Kirchengeschichte: Neuzeit

Autor/Hrsg.:

Crystall, Andreas

Titel/Untertitel:

Gustav Frenssen. Sein Weg vom Kulturprotestantismus zum Nationalsozialismus.

Verlag:

Gütersloh: Kaiser/Gütersloher Verlagshaus 2002. 519 S. gr.8 = Religiöse Kulturen der Moderne, 10. Geb. Euro 69,00. ISBN 3-579-02609-7.

Rezensent:

Michael Basse

Gustav Frenssen (1863-1945) war einer der meistgelesenen Schriftsteller seiner Zeit, dessen Verknüpfung religiöser und weltanschaulicher Vorstellungen sowohl in ihrer Entstehungs- als auch ihrer Wirkungsgeschichte von großem kirchengeschichtlichen Interesse ist. Die vorliegende Arbeit, eine Dissertation an der Kieler Theologischen Fakultät, liefert eine umfassende und sehr lesenswerte Biographie Frenssens, die dessen Entwicklung vom Kulturprotestantismus zum Nationalsozialismus erhellt.

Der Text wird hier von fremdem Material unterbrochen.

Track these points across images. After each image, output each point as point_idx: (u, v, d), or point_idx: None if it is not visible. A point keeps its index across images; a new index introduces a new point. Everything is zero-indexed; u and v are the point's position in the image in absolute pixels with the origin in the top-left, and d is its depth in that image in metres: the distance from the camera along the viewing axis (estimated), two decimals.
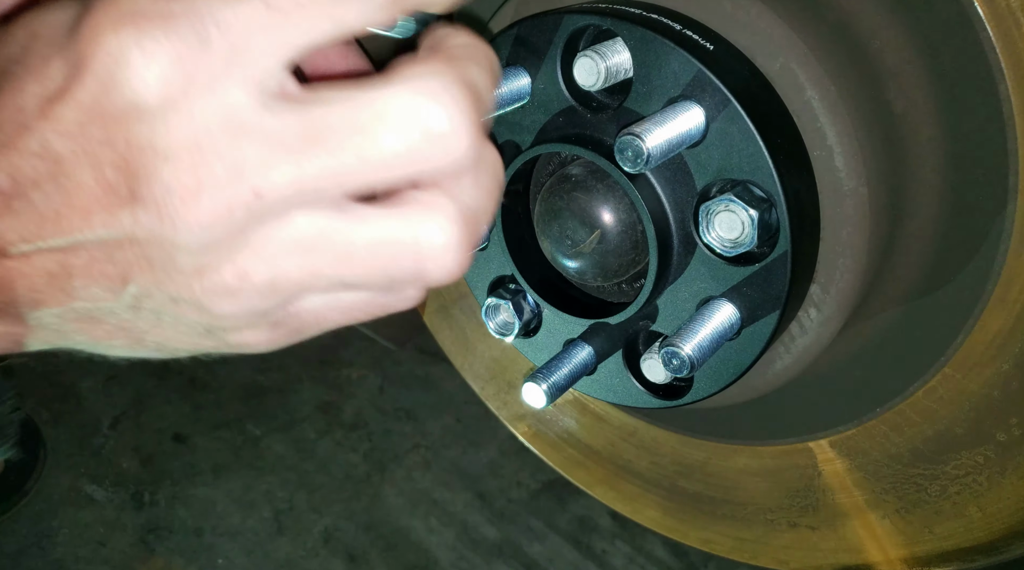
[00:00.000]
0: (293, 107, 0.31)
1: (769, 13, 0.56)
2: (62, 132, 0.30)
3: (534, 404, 0.63)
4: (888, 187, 0.59)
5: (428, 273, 0.34)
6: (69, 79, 0.30)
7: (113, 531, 1.41)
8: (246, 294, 0.33)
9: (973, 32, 0.52)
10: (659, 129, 0.51)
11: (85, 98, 0.29)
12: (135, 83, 0.29)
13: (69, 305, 0.34)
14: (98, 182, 0.30)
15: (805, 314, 0.62)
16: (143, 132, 0.29)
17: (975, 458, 0.64)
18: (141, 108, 0.29)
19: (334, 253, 0.33)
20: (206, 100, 0.29)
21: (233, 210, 0.30)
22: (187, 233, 0.30)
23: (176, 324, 0.34)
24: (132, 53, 0.29)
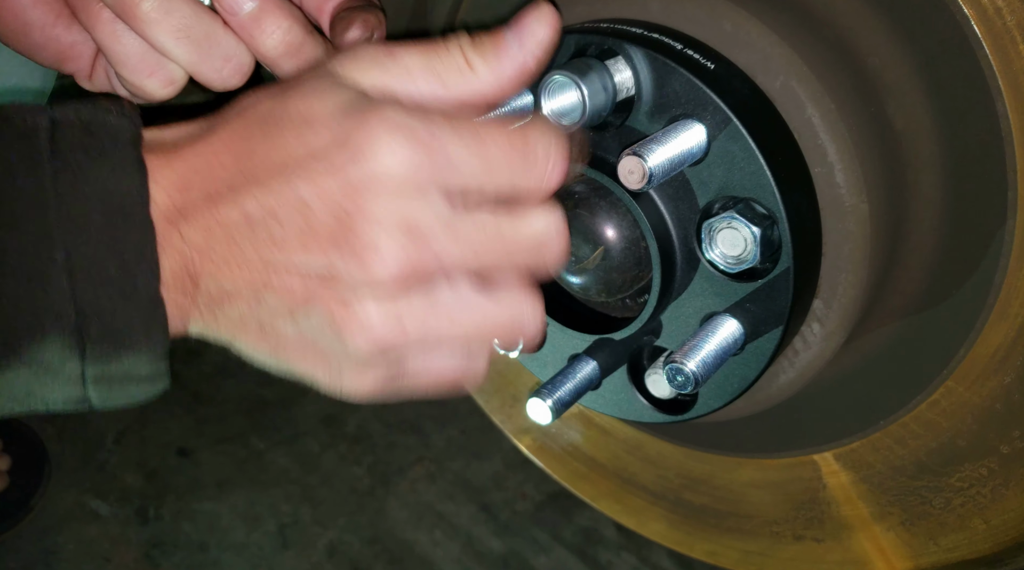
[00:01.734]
0: (466, 213, 0.43)
1: (769, 33, 0.57)
2: (311, 183, 0.40)
3: (539, 420, 0.63)
4: (889, 203, 0.59)
5: (520, 341, 0.48)
6: (335, 152, 0.41)
7: (118, 546, 1.41)
8: (387, 340, 0.43)
9: (970, 50, 0.53)
10: (661, 148, 0.52)
11: (340, 163, 0.40)
12: (381, 169, 0.40)
13: (254, 308, 0.43)
14: (329, 231, 0.41)
15: (808, 329, 0.63)
16: (378, 206, 0.40)
17: (979, 470, 0.64)
18: (377, 184, 0.40)
19: (463, 317, 0.44)
20: (421, 195, 0.41)
21: (416, 274, 0.42)
22: (377, 282, 0.41)
23: (317, 351, 0.44)
24: (387, 151, 0.40)
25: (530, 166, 0.44)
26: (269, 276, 0.42)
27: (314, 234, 0.41)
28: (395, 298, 0.42)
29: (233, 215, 0.41)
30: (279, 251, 0.41)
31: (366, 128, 0.40)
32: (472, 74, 0.45)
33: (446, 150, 0.42)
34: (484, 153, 0.42)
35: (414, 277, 0.42)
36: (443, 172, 0.42)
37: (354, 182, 0.40)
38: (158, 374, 0.44)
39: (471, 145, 0.42)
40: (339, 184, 0.40)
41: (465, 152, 0.42)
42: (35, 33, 0.59)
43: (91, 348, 0.41)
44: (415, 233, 0.41)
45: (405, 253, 0.41)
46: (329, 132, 0.41)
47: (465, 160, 0.42)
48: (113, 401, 0.44)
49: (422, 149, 0.41)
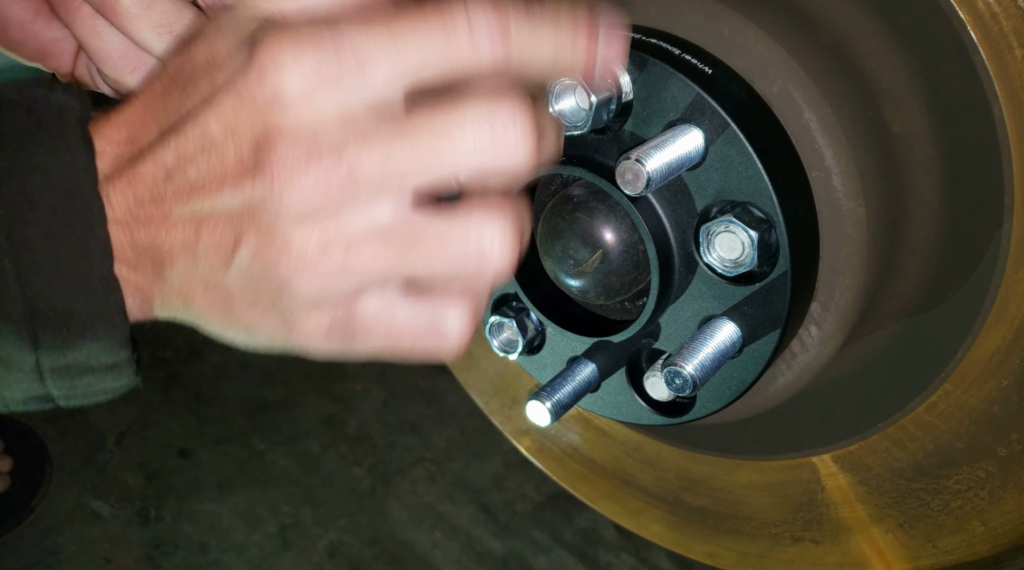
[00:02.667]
0: (393, 117, 0.39)
1: (767, 38, 0.57)
2: (219, 116, 0.38)
3: (539, 422, 0.63)
4: (886, 206, 0.60)
5: (486, 271, 0.40)
6: (235, 74, 0.38)
7: (119, 547, 1.41)
8: (323, 271, 0.39)
9: (966, 55, 0.53)
10: (659, 153, 0.52)
11: (243, 88, 0.38)
12: (283, 80, 0.37)
13: (194, 267, 0.40)
14: (236, 157, 0.38)
15: (806, 332, 0.63)
16: (278, 116, 0.37)
17: (977, 473, 0.64)
18: (282, 99, 0.37)
19: (407, 241, 0.39)
20: (329, 100, 0.37)
21: (330, 183, 0.37)
22: (290, 198, 0.37)
23: (262, 301, 0.40)
24: (286, 58, 0.37)
25: (452, 34, 0.38)
26: (199, 227, 0.39)
27: (226, 167, 0.38)
28: (321, 219, 0.38)
29: (152, 169, 0.39)
30: (201, 196, 0.39)
31: (265, 47, 0.37)
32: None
33: (354, 47, 0.37)
34: (397, 39, 0.38)
35: (339, 193, 0.38)
36: (354, 72, 0.38)
37: (259, 102, 0.38)
38: (120, 363, 0.41)
39: (380, 34, 0.38)
40: (244, 108, 0.38)
41: (375, 44, 0.38)
42: (13, 29, 0.58)
43: (43, 336, 0.39)
44: (332, 143, 0.37)
45: (322, 166, 0.37)
46: (232, 64, 0.39)
47: (377, 52, 0.38)
48: (77, 397, 0.42)
49: (326, 52, 0.37)
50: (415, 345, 0.43)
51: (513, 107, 0.39)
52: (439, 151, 0.38)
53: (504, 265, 0.41)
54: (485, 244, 0.40)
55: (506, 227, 0.40)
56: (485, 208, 0.40)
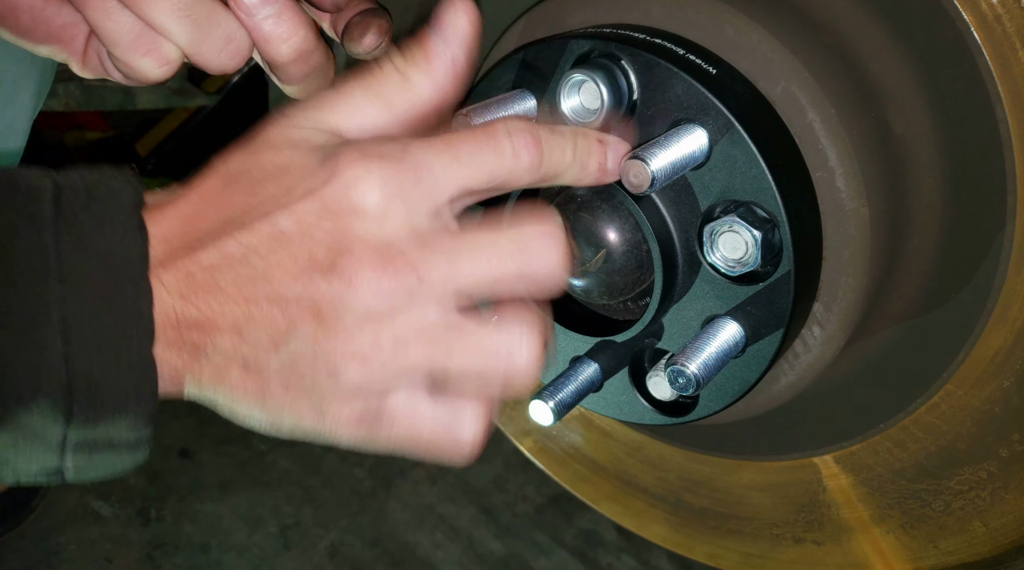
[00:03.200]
0: (452, 230, 0.44)
1: (770, 38, 0.57)
2: (296, 218, 0.42)
3: (541, 422, 0.63)
4: (889, 207, 0.60)
5: (513, 376, 0.45)
6: (320, 184, 0.42)
7: (120, 547, 1.41)
8: (371, 364, 0.43)
9: (970, 56, 0.53)
10: (664, 152, 0.52)
11: (328, 198, 0.42)
12: (365, 194, 0.42)
13: (238, 346, 0.42)
14: (308, 255, 0.42)
15: (808, 332, 0.63)
16: (359, 228, 0.42)
17: (978, 473, 0.65)
18: (362, 211, 0.42)
19: (449, 341, 0.44)
20: (402, 212, 0.42)
21: (399, 289, 0.42)
22: (361, 299, 0.41)
23: (302, 386, 0.43)
24: (370, 175, 0.42)
25: (499, 149, 0.45)
26: (251, 310, 0.42)
27: (295, 262, 0.42)
28: (378, 319, 0.42)
29: (213, 258, 0.42)
30: (261, 284, 0.42)
31: (348, 163, 0.42)
32: (410, 85, 0.47)
33: (425, 166, 0.43)
34: (457, 158, 0.44)
35: (399, 297, 0.42)
36: (425, 189, 0.43)
37: (333, 206, 0.42)
38: (141, 441, 0.43)
39: (444, 153, 0.44)
40: (318, 209, 0.42)
41: (439, 162, 0.43)
42: (24, 15, 0.58)
43: (78, 410, 0.40)
44: (399, 254, 0.42)
45: (397, 273, 0.42)
46: (312, 175, 0.43)
47: (441, 170, 0.43)
48: (89, 472, 0.43)
49: (402, 171, 0.42)
50: (432, 442, 0.47)
51: (552, 231, 0.45)
52: (491, 265, 0.44)
53: (530, 371, 0.46)
54: (515, 350, 0.45)
55: (536, 337, 0.45)
56: (519, 318, 0.45)
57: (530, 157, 0.46)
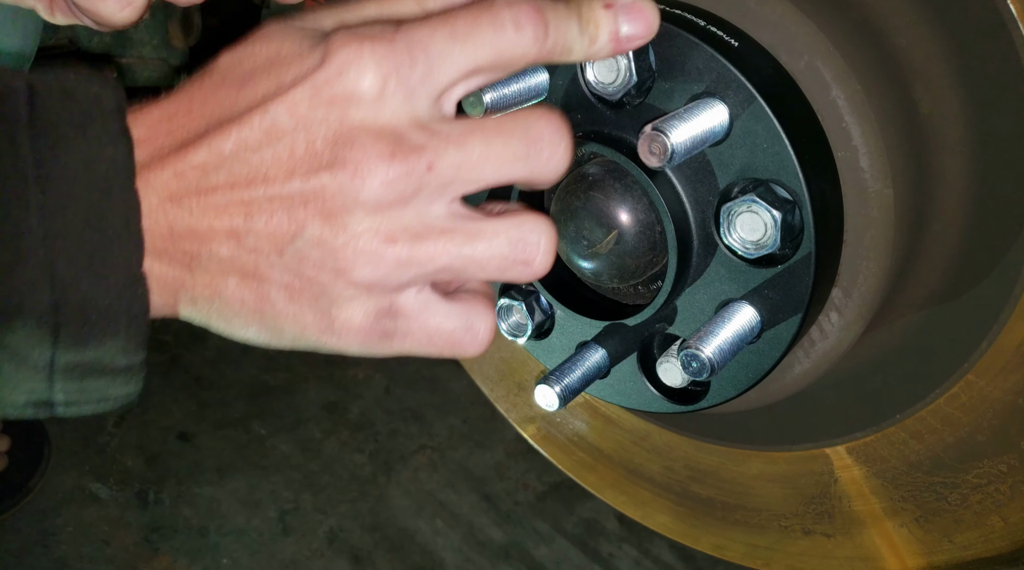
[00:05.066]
0: (451, 115, 0.42)
1: (794, 10, 0.55)
2: (291, 109, 0.39)
3: (547, 407, 0.62)
4: (913, 189, 0.58)
5: (534, 261, 0.43)
6: (311, 69, 0.39)
7: (117, 530, 1.40)
8: (385, 261, 0.40)
9: (1005, 31, 0.51)
10: (684, 125, 0.50)
11: (321, 85, 0.39)
12: (361, 78, 0.39)
13: (236, 254, 0.40)
14: (308, 148, 0.39)
15: (826, 318, 0.61)
16: (357, 114, 0.39)
17: (998, 467, 0.63)
18: (359, 98, 0.39)
19: (467, 236, 0.42)
20: (402, 96, 0.40)
21: (410, 175, 0.39)
22: (372, 188, 0.39)
23: (308, 291, 0.41)
24: (364, 57, 0.39)
25: (498, 21, 0.41)
26: (250, 212, 0.39)
27: (293, 156, 0.39)
28: (393, 212, 0.40)
29: (204, 157, 0.39)
30: (259, 183, 0.39)
31: (341, 46, 0.39)
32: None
33: (422, 46, 0.40)
34: (457, 37, 0.40)
35: (408, 188, 0.40)
36: (424, 70, 0.40)
37: (326, 92, 0.39)
38: (133, 367, 0.41)
39: (443, 33, 0.40)
40: (311, 96, 0.39)
41: (439, 42, 0.40)
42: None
43: (65, 331, 0.37)
44: (405, 141, 0.39)
45: (398, 163, 0.39)
46: (303, 62, 0.40)
47: (441, 50, 0.40)
48: (80, 403, 0.41)
49: (399, 51, 0.39)
50: (447, 345, 0.45)
51: (555, 118, 0.44)
52: (501, 152, 0.42)
53: (545, 267, 0.44)
54: (531, 245, 0.43)
55: (551, 231, 0.44)
56: (533, 213, 0.44)
57: (534, 29, 0.42)
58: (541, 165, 0.43)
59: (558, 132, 0.44)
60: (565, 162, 0.44)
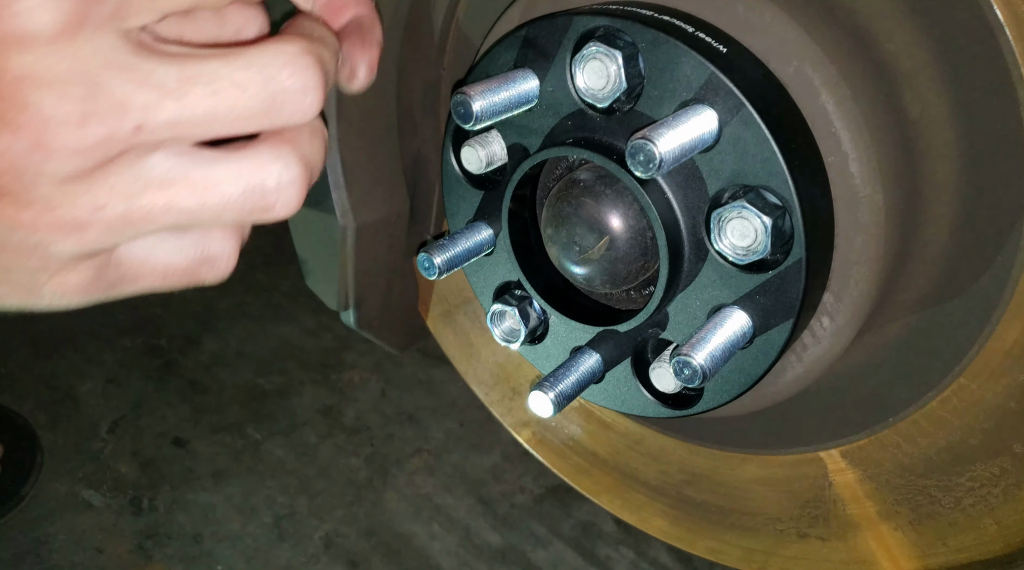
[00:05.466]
0: (172, 58, 0.34)
1: (783, 16, 0.55)
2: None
3: (541, 413, 0.61)
4: (903, 193, 0.58)
5: (274, 207, 0.39)
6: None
7: (111, 537, 1.39)
8: (94, 229, 0.35)
9: (991, 35, 0.51)
10: (671, 133, 0.50)
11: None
12: (29, 14, 0.30)
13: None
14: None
15: (818, 323, 0.61)
16: (26, 62, 0.31)
17: (991, 470, 0.63)
18: (29, 39, 0.31)
19: (192, 186, 0.36)
20: (94, 40, 0.32)
21: (112, 140, 0.33)
22: (60, 160, 0.32)
23: (12, 276, 0.36)
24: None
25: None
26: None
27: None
28: (87, 179, 0.34)
29: None
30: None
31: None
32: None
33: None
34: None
35: (110, 151, 0.33)
36: (121, 8, 0.33)
37: (4, 42, 0.31)
38: None
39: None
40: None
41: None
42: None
43: None
44: (102, 94, 0.32)
45: (93, 125, 0.32)
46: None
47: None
48: None
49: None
50: (184, 279, 0.41)
51: (302, 56, 0.37)
52: (229, 102, 0.35)
53: (291, 208, 0.39)
54: (270, 192, 0.38)
55: (292, 164, 0.39)
56: (271, 145, 0.38)
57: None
58: (284, 119, 0.37)
59: (305, 78, 0.37)
60: (314, 110, 0.38)
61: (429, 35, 0.80)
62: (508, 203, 0.64)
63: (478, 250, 0.68)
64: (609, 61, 0.53)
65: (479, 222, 0.68)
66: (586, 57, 0.54)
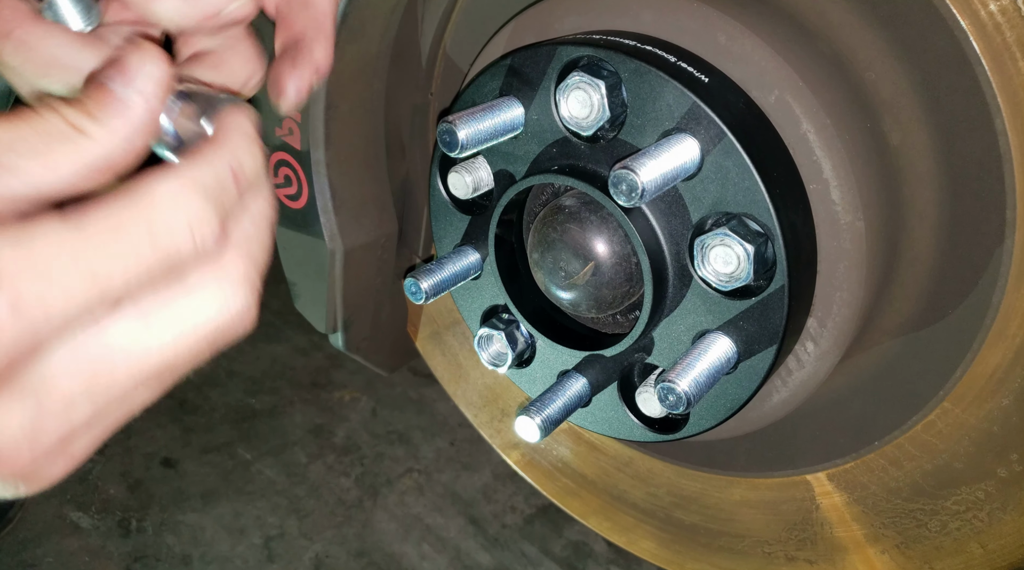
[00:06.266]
0: (44, 229, 0.32)
1: (764, 46, 0.56)
2: None
3: (528, 438, 0.62)
4: (885, 220, 0.58)
5: (235, 336, 0.38)
6: None
7: (98, 560, 1.38)
8: (41, 442, 0.34)
9: (969, 66, 0.52)
10: (654, 162, 0.50)
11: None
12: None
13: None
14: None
15: (802, 348, 0.61)
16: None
17: (976, 493, 0.63)
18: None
19: (128, 363, 0.34)
20: None
21: (11, 366, 0.31)
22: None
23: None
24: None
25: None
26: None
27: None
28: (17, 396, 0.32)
29: None
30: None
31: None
32: (86, 138, 0.35)
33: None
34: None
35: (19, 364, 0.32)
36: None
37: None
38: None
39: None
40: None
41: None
42: None
43: None
44: None
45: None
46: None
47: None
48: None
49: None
50: (210, 343, 0.39)
51: (182, 194, 0.35)
52: (138, 263, 0.34)
53: (247, 326, 0.39)
54: (224, 323, 0.38)
55: (237, 295, 0.38)
56: (214, 280, 0.37)
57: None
58: (181, 263, 0.35)
59: (187, 217, 0.34)
60: (212, 238, 0.36)
61: (417, 61, 0.81)
62: (495, 228, 0.64)
63: (465, 274, 0.68)
64: (592, 90, 0.54)
65: (466, 246, 0.68)
66: (570, 86, 0.55)
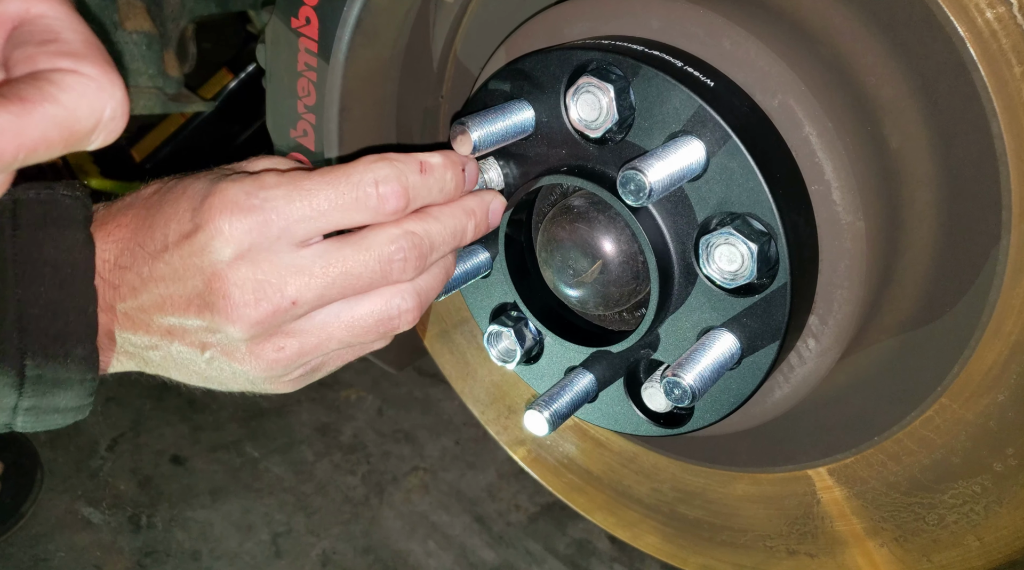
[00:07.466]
0: (314, 252, 0.52)
1: (767, 51, 0.57)
2: (174, 262, 0.51)
3: (536, 432, 0.63)
4: (885, 220, 0.60)
5: (398, 327, 0.56)
6: (188, 233, 0.51)
7: (110, 554, 1.40)
8: (281, 362, 0.54)
9: (966, 72, 0.53)
10: (661, 163, 0.52)
11: (193, 249, 0.51)
12: (220, 248, 0.50)
13: (168, 358, 0.55)
14: (189, 293, 0.51)
15: (804, 344, 0.63)
16: (220, 275, 0.50)
17: (972, 487, 0.64)
18: (222, 261, 0.50)
19: (344, 325, 0.55)
20: (263, 258, 0.51)
21: (277, 313, 0.51)
22: (244, 328, 0.51)
23: (233, 376, 0.56)
24: (223, 230, 0.50)
25: (361, 198, 0.52)
26: (170, 330, 0.52)
27: (187, 299, 0.51)
28: (269, 335, 0.52)
29: (132, 280, 0.52)
30: (168, 311, 0.52)
31: (208, 212, 0.50)
32: None
33: (276, 213, 0.50)
34: (314, 205, 0.51)
35: (278, 315, 0.51)
36: (272, 230, 0.50)
37: (198, 254, 0.50)
38: (83, 406, 0.53)
39: (301, 202, 0.51)
40: (186, 255, 0.51)
41: (296, 211, 0.51)
42: None
43: (28, 387, 0.50)
44: (266, 286, 0.50)
45: (261, 305, 0.50)
46: (183, 218, 0.51)
47: (299, 218, 0.51)
48: (37, 426, 0.53)
49: (253, 221, 0.50)
50: (377, 339, 0.57)
51: (398, 236, 0.53)
52: (353, 278, 0.53)
53: (409, 323, 0.57)
54: (392, 312, 0.55)
55: (407, 296, 0.56)
56: (390, 290, 0.55)
57: (396, 204, 0.52)
58: (394, 279, 0.54)
59: (406, 253, 0.54)
60: (412, 271, 0.55)
61: (428, 65, 0.83)
62: (505, 228, 0.66)
63: (475, 273, 0.70)
64: (601, 94, 0.55)
65: (476, 245, 0.70)
66: (580, 90, 0.56)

In einem ersten Abschnitt wird zunächst der Werdegang "vom evangelischen Pastor zum völkisch-religiösen Schriftsteller" bis 1906 nachgezeichnet (37-268). Hier ist es vor allem die Prägung durch die liberale Theologie der "Christlichen Welt", mit der es Frenssen gelingt, seine Orientierungslosigkeit und "Predigtnot" (64) zu Beginn seiner Tätigkeit als Pfarrer in einem von allgemeinen Entkirchlichungstendenzen bestimmten Umfeld zu überwinden. Einen besonderen Akzent in seiner eklektischen Rezeption einer ethisch reduzierten Reich-Gottes-Theologie bildete die Anknüpfung an die zeitgenössischen "Germanisierungstendenzen" (83). Mit dem Roman "Die drei Getreuen" vollzog Frenssen 1898 eine "massive Ideologisierung des Heimatbegriffs" (112). 1899 bis 1902 erschien die dreibändige Sammlung von "Dorfpredigten", die ein unerwarteter literarischer Erfolg wurden und auch in der praktisch-theologischen Wissenschaft Anerkennung fanden, zumal sie für das homiletische Reformprogramm dieser Zeit zum Musterbeispiel moderner Predigt wurden, die in Wirklichkeit einer "antimodernistischen Grundstimmung" (150) Rechnung trug. Zielte Frenssen mit seiner Predigtsammlung in erster Linie auf die kirchlichen Außenseiter im ländlichen Milieu ab, so dienten dem eine "unkonventionelle Predigtsprache" (130) und eine soteriologisch reduzierte "Leben-Jesu-Theologie", die in Jesus vor allem den "Begründer sozialer Fürsorge" (131) sah und daraus die allgemeine Forderung tatkräftiger, mehr noch heldenhafter Weltgestaltung im nationalsozialen Geiste Naumanns und im Dienste des Kulturfortschritts ableitete.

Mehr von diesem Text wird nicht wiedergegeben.